Any software needed would preferably be open-source.

To the best of my knowledge, you're out of luck on this one. Making PHP 'encryption' is a business, and open sources solutions just won't/don't cut it as well (from the ones I found, it took me under 10 minutes to defeat them because all they really did was base64_encode the code, rotate it a few times, then eval the reversed process in order to execute the code. Replacing eval with echo made it trivial to defeat. The best one I saw used magic variables like __LINE__ in order to prevent this kind of thing, but was still pretty easily defeatable for any experienced PHP dev once you noticed this.).

IonCube is still pretty hard to defeat, you have to pay someone upwards of $5 - $8 per file to decrypt it. If you have a lot of files: this is a financial barrier.
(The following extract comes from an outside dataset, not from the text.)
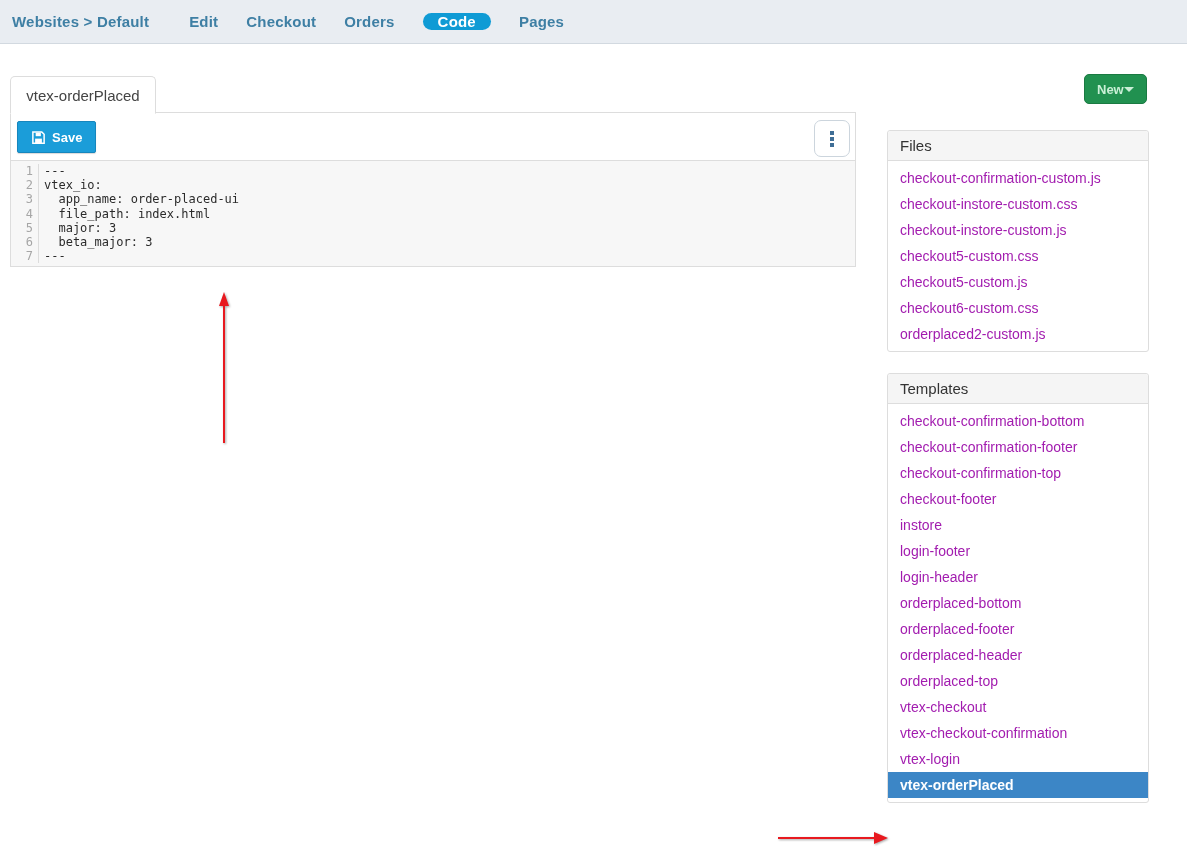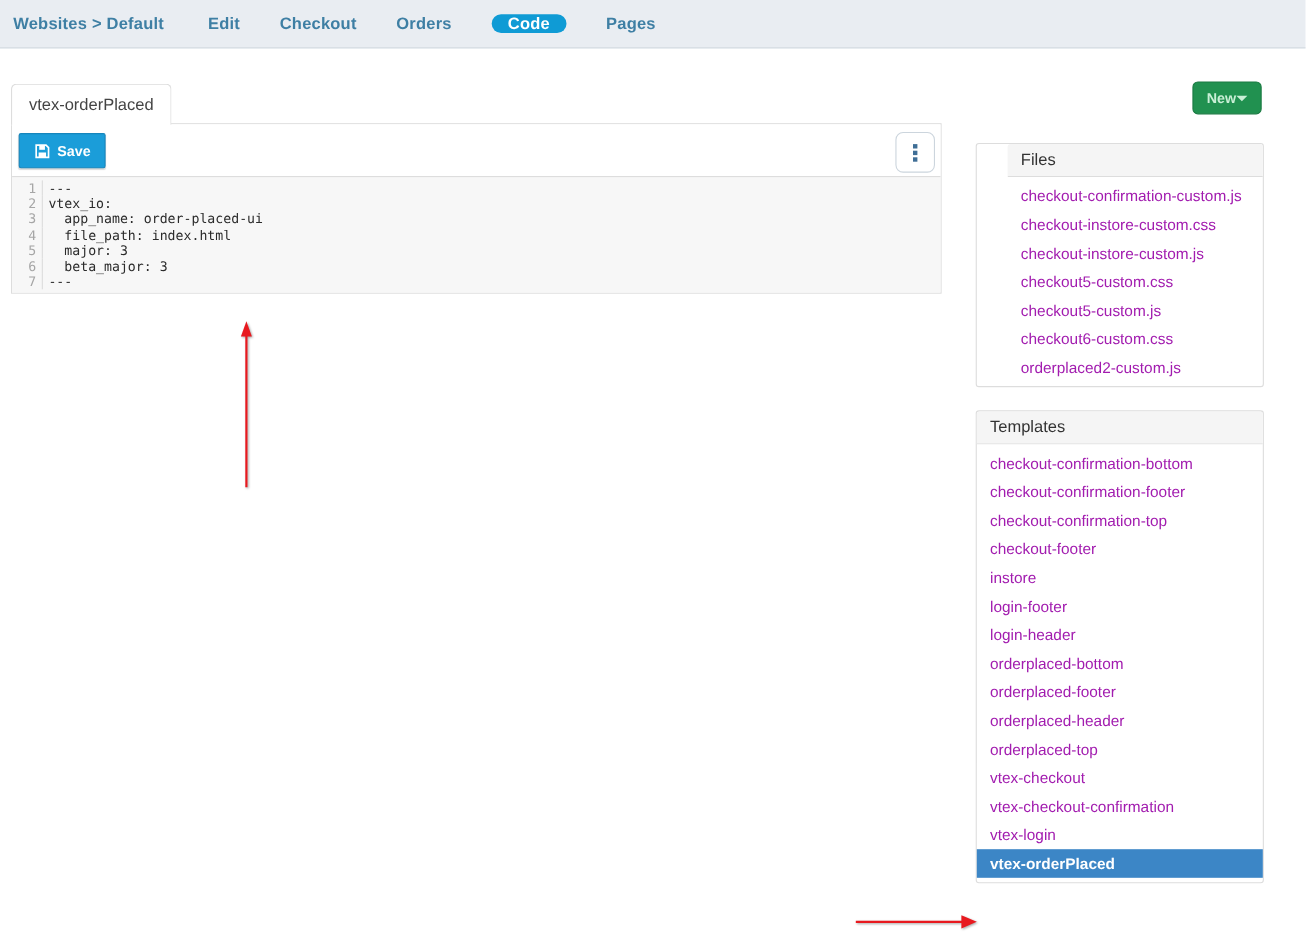"Edit" .nav-items { gap: 36px -> 28px }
They also have licensing options so you can prevent the code being copy/pasted onto other servers and just run as-is.

Jay
  • 864
  • 6
  • 11
3

You have two options:-

  1. Learn to trust your clients.
  2. re-Factor your software in a compiled language (Java, C# will do but they can be reverse engineered with comparative ease, C,C++ are pretty much impossible to reverse engineer but are not very good for WEB applications).
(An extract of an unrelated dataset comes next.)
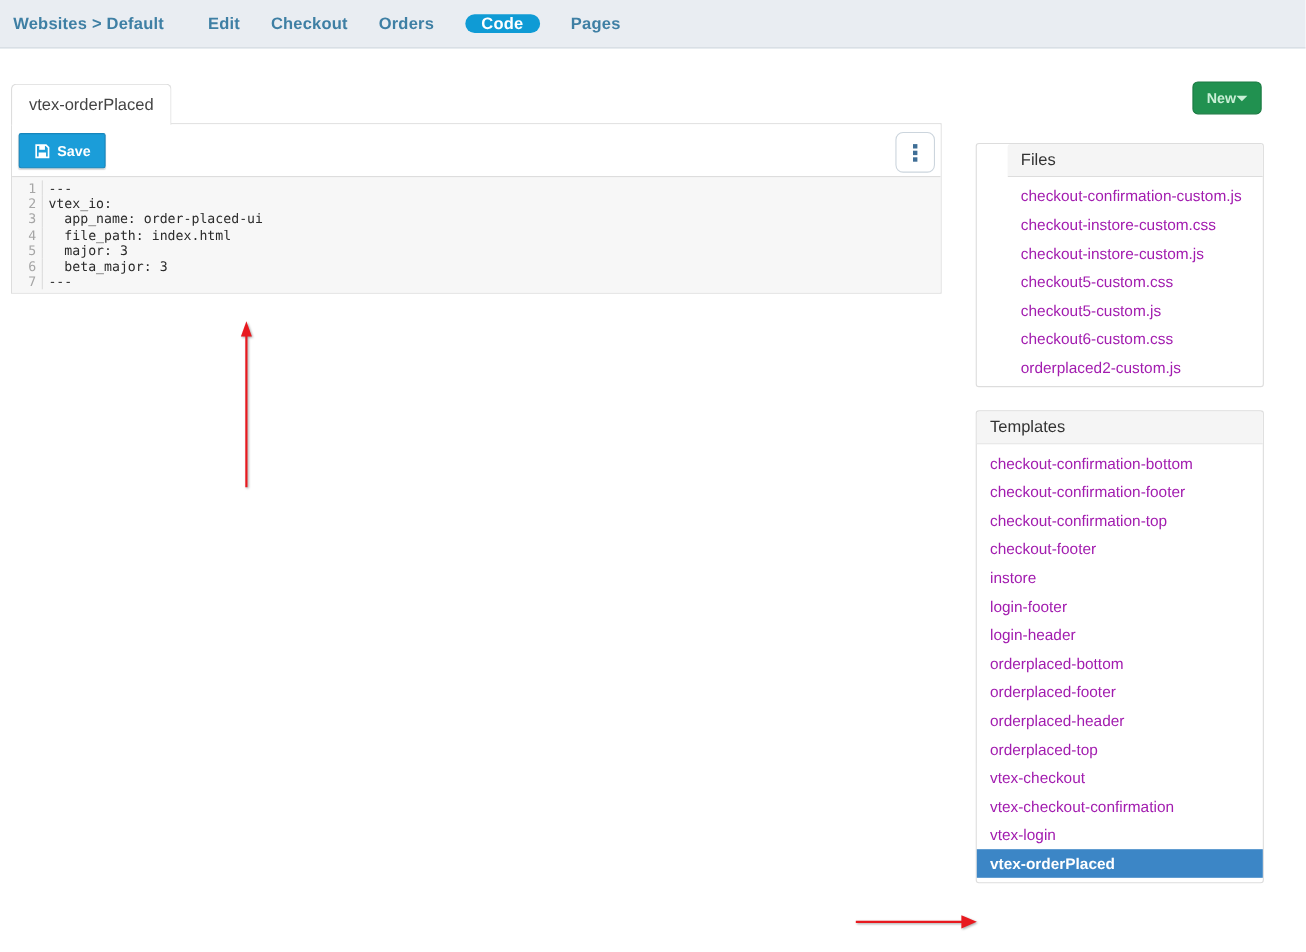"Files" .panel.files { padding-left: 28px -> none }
You should also realize that any reasonably competent programmer could probably reproduce your system only by observing its behavior without ever looking at your code.

James Anderson
  • 18,049
  • 1
  • 42
  • 72
0

Take a look at this new opensource project:

http://pecl.php.net/package/BLENC

BLENC is an extension that permit to protect PHP source scripts with Blowfish Encription. BLENC hooks into the Zend Engine, allowing for transparent execution of PHP scripts previously encoded with BLENC. It is not designed for complete security (it is still possible to disassemble the script into op codes using a package such as XDebug), however it does keep people out of your code and make reverse engineering difficult.